> _ФРАГМЕНТ ТЕКСТА_:
_ _ _
Теперь, развивая утверждение о том, что в 20-е-30-е годы в культуру вошло много талантливой молодежи, рассмотрю еще одну грань коммуникационного пространства Кузнецова. Это поможет лучше представить его внутренний мир и — думаю — приблизиться к раскрытию каких-то сторон его творчества. Конечно, речь не может идти о специфике его собственно историко-научных построений и его трактовках сложнейших вопросов эволюции картины мира. Но, с другой стороны, творчество ученого всегда пронизано какими-то глубокими личностными, интимными воспоминаниями, оно глубоко биографично.
Все, о чем я пишу, было давно, многое потеряно навсегда, но все же, кое-что о жизни Б.Г. в Москве 1930-х (не имеется в виду его работа и собственно деловые связи) еще может быть с той или иной степенью правдоподобия реконструировано.
Из троих братьев Тайцев Б.Г. был наиболее близок с Михаилом, который дружил с поэтом Ильей Сельвинским и, по рассказам знающих людей, встречался с Маяковским. Не имея пока никаких других «зацепок», допускаю, что именно Михаил познакомил Кузнецова с Семеном Кирсановым. Они были ровесниками, воспитывались в еврейских семьях, оба приехали в Москву из крупных культурных центров Украины (Днепропетровск и Одесса) в середине 1920-х. Их московские дороги вполне могли пересечься.
_ _ _
> _СОХРАНЁННЫЕ СТРОКИ_:
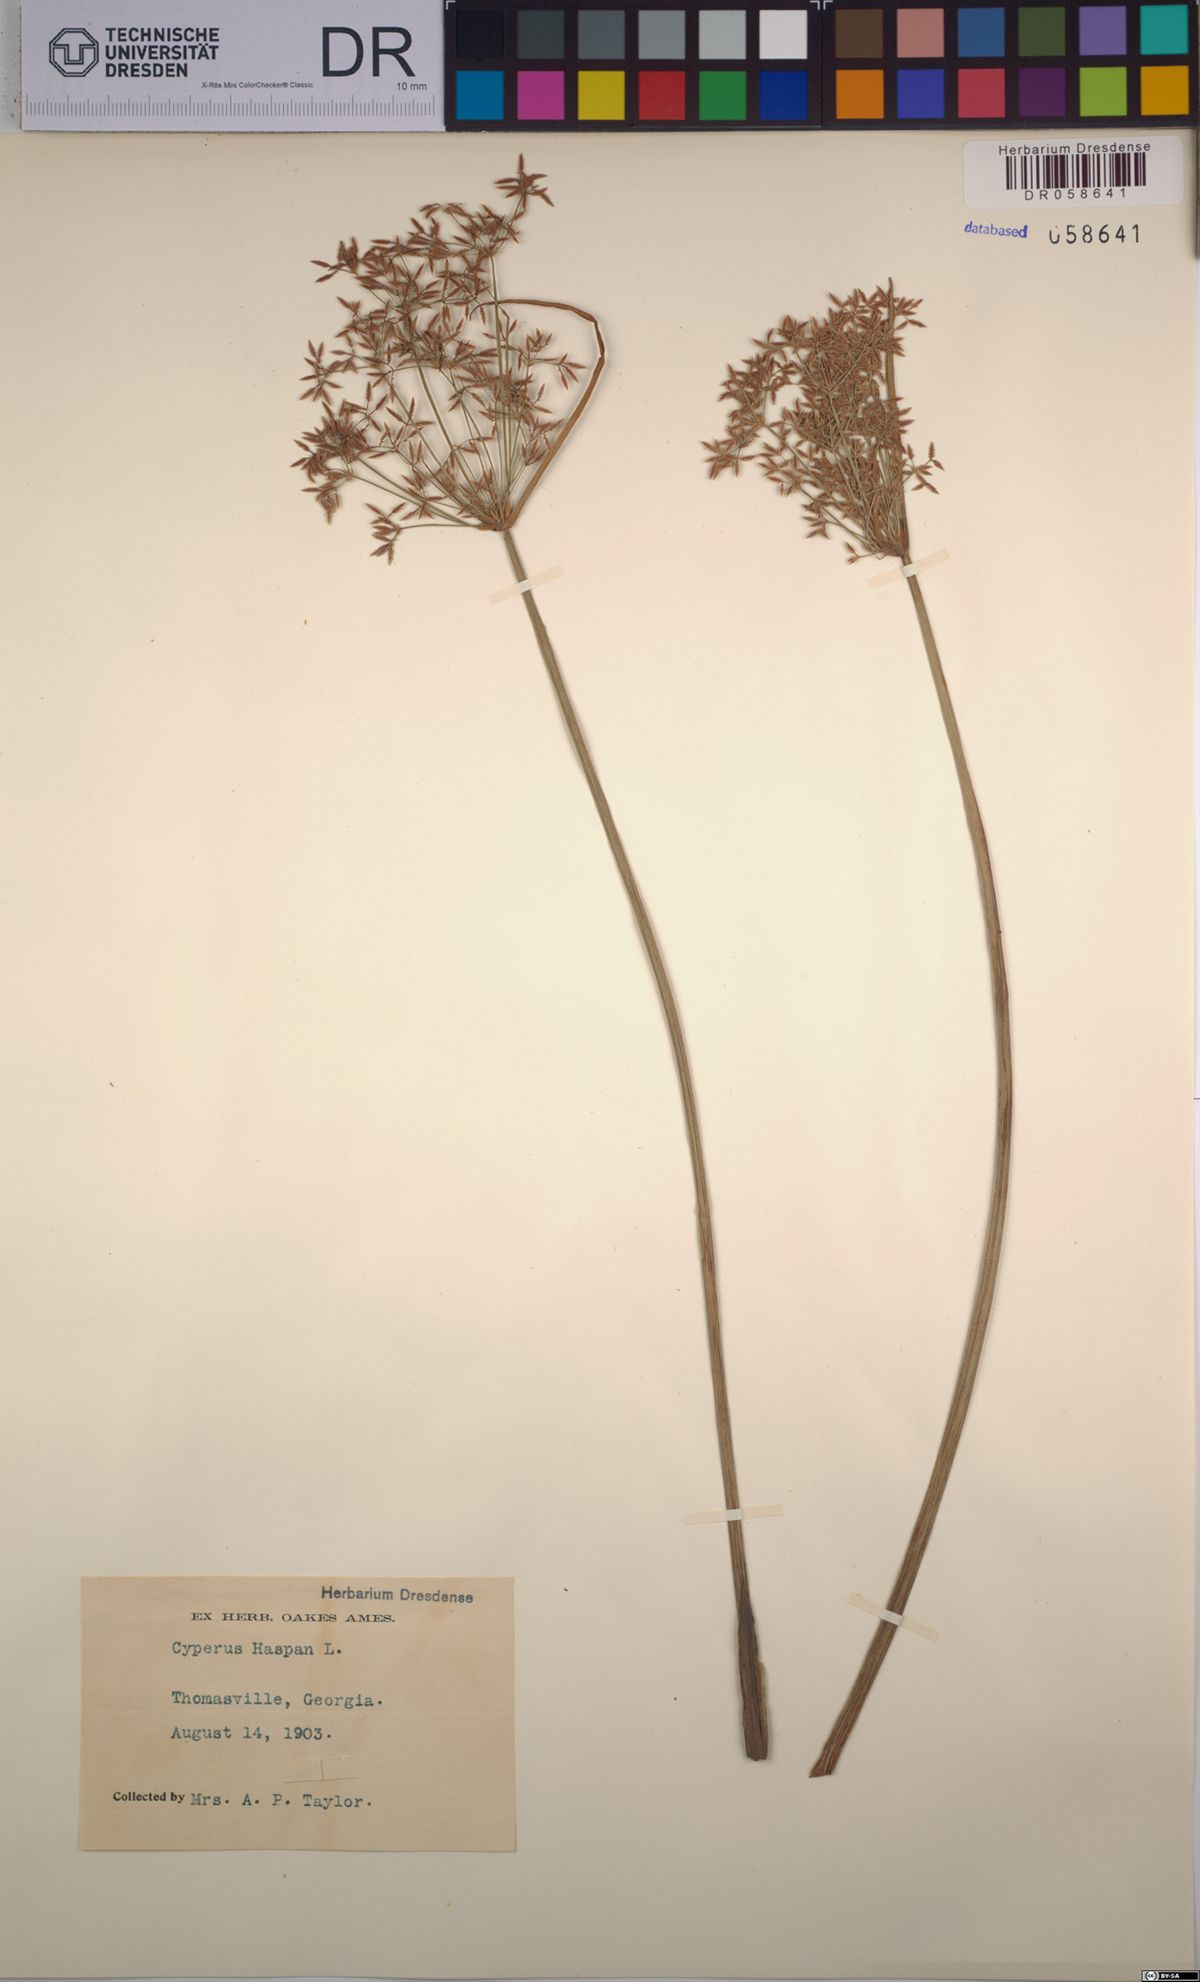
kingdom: Plantae
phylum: Tracheophyta
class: Liliopsida
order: Poales
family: Cyperaceae
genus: Cyperus
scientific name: Cyperus haspan
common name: Haspan flatsedge
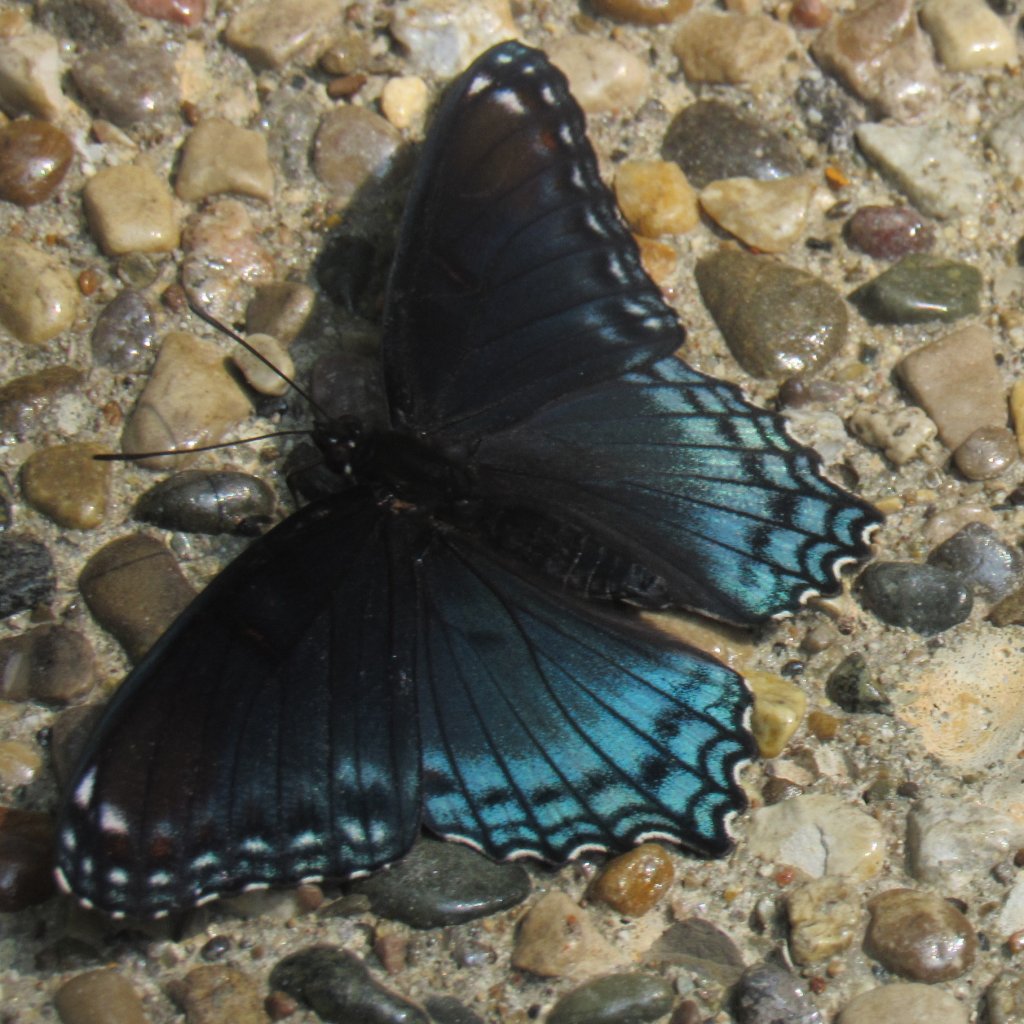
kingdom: Animalia
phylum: Arthropoda
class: Insecta
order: Lepidoptera
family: Nymphalidae
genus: Limenitis
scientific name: Limenitis astyanax
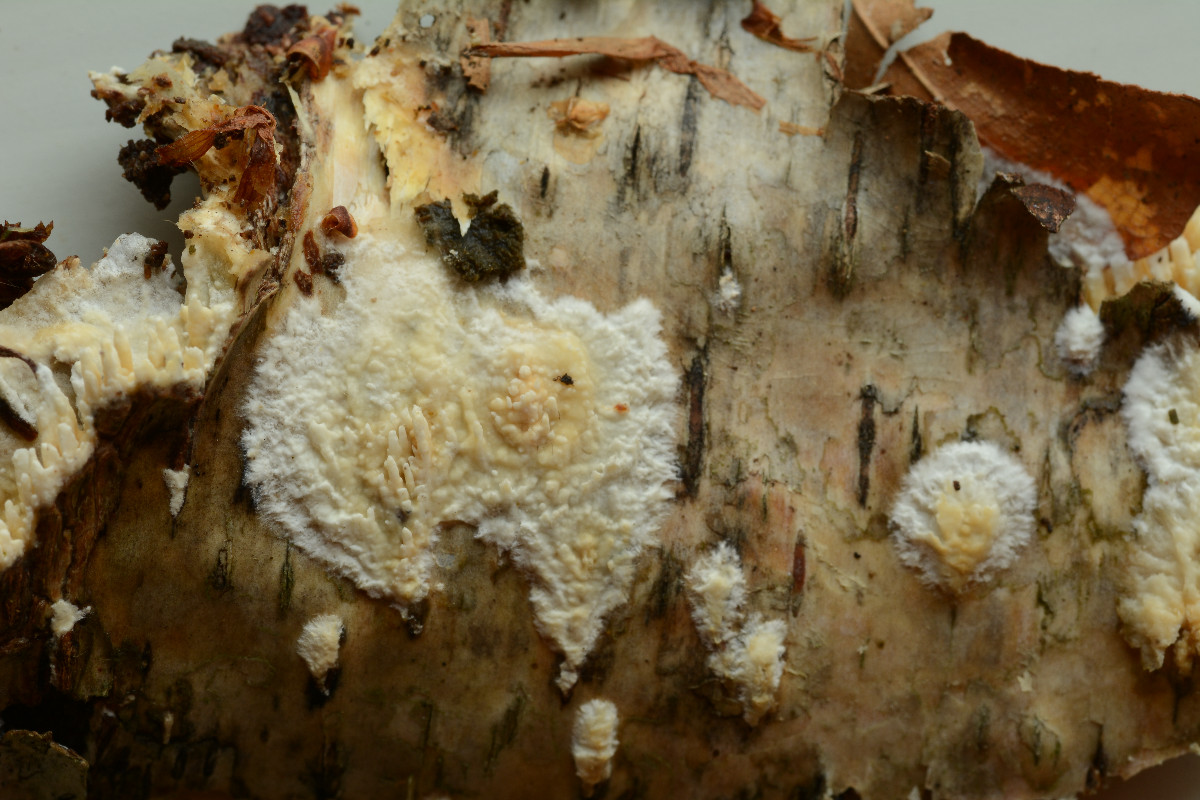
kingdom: Fungi
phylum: Basidiomycota
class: Agaricomycetes
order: Hymenochaetales
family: Schizoporaceae
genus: Xylodon
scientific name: Xylodon radula
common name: grovtandet kalkskind
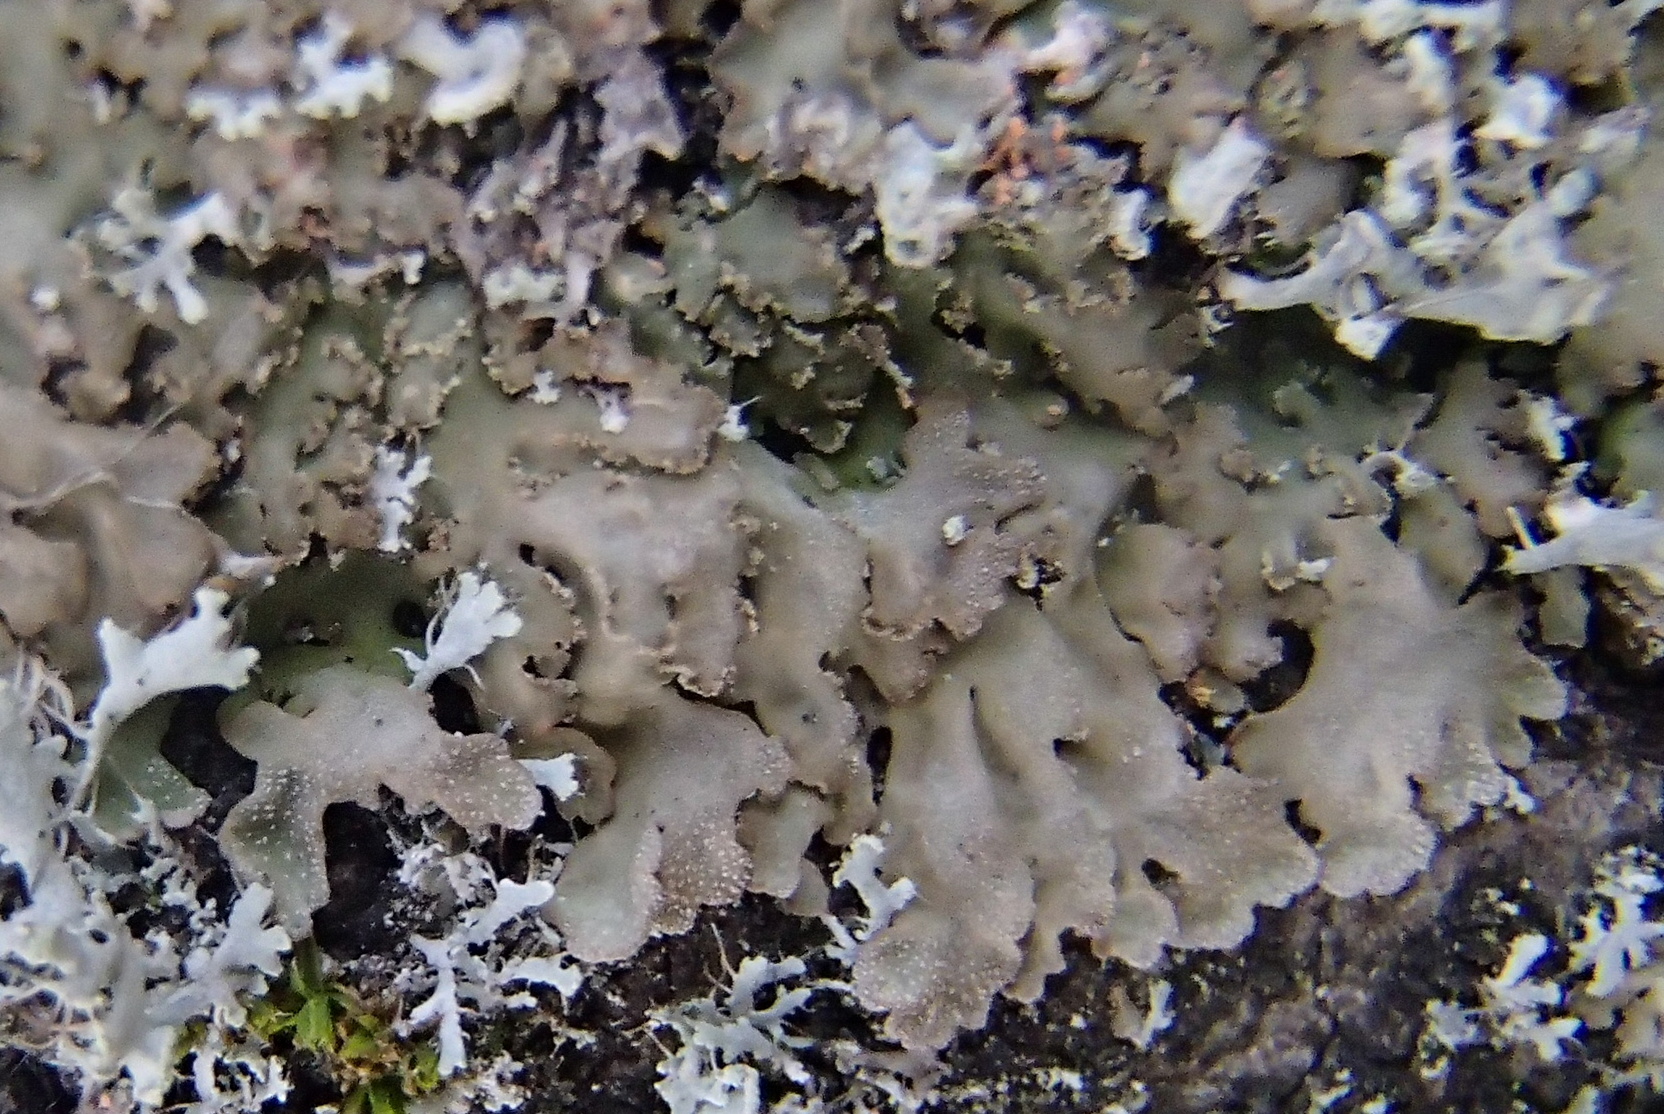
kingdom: Fungi
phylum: Ascomycota
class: Lecanoromycetes
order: Caliciales
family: Physciaceae
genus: Poeltonia
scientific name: Poeltonia grisea
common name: hvidgrå dugrosetlav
_ _ _
> _ЗАДАНИЯ_:
• A. Повторите без изменений часть фрагмента о Кузнецове, которая открывается словами «Все, о чем я» и завершается словами «степенью правдоподобия реконструировано.».
• B. Допишите следующую часть текста о Кузнецове, начав сразу после его последнего предложения.

> _В ОТВЕТ_:
• A.
Все, о чем я пишу, было давно, многое потеряно навсегда, но все же, кое-что о жизни Б.Г. в Москве 1930-х (не имеется в виду его работа и собственно деловые связи) еще может быть с той или иной степенью правдоподобия реконструировано.

• B.
Мой интерес к истории знакомства Б.Г. и Семена Кирсанова вызван тем, что из этой «точки» можно перейти к освещению некоторых сторон жизни Б.Г., крайне важных для понимания его мира, в частности — круга его московских друзей. Осенью 2015 года мои поиски помогли мне познакомиться с Ольгой Хазовой, вдовой Владимира Кирсанова, сына поэта. В одном из своих писем я спросил ее: «... что могло на протяжении многих лет притягивать Семена Кирсанова и Бориса Кузнецова? Все же они — из разных социальных страт: поэтической (литературной) и академической...». Она написала мне: «Поскольку я много встречалась с Б.Г., меня не удивляет его близость с Семеном Кирсановым. Он не был похож на кабинетного ученого, он был человек тонкого остроумия, шармер, в присутствии женщин вообще не говорил о науке. С Семой они — друзья юности. Когда Боря возвращался из Германии после войны, он подъехал с друзьями к Большому театру на трофейном «Хорхе» и бросил его там. Ну разве это не говорит о нем?». Но следует заметить, что Кирсанов, признанный первооткрывателем ряда современных направлений русской поэзии, был весьма образованным человеком. По воспоминаниям Ираклия Андроникова, Кирсанов мог со знанием дела поговорить с разными людьми на разные темы — и о составе берёзового сока, и о теории относительности, и о многом другом.
В заметке о Семене Кирсанове, размещенной в Вики, сказано, что в 1928 году он женился на актрисе Клавдии Бесхлебных. И далее, Клавдия отличалась общительностью, вызывала симпатию у известных людей. Среди её ближайших друзей были блестящие артисты балета Асаф Мессерер и его сестра Суламифь, легенда советского кинематографа 20-х — Анель Судакевич, известные журналист Михаил Кольцов, художник Александр
Тышлер, шахматист Михаил Ботвинник. Клавдия помогла Кирсанову расширить круг знакомых. В воспоминаниях Кузнецова об известном физике Я.И. Френкеле (1894-1952), его расположенности к людям, есть неожиданно высказанное воспоминание: «Просто я почувствовал то же, что ощутила Клава Кирсанова, когда увидела Эйнштейна». Когда это было? в связи с чем? Где? — трудно сказать, ясно лишь одно, — до войны, ибо Клавдия Кирсанова умерла от туберкулеза в начале 1937 г., ей было 29 лет.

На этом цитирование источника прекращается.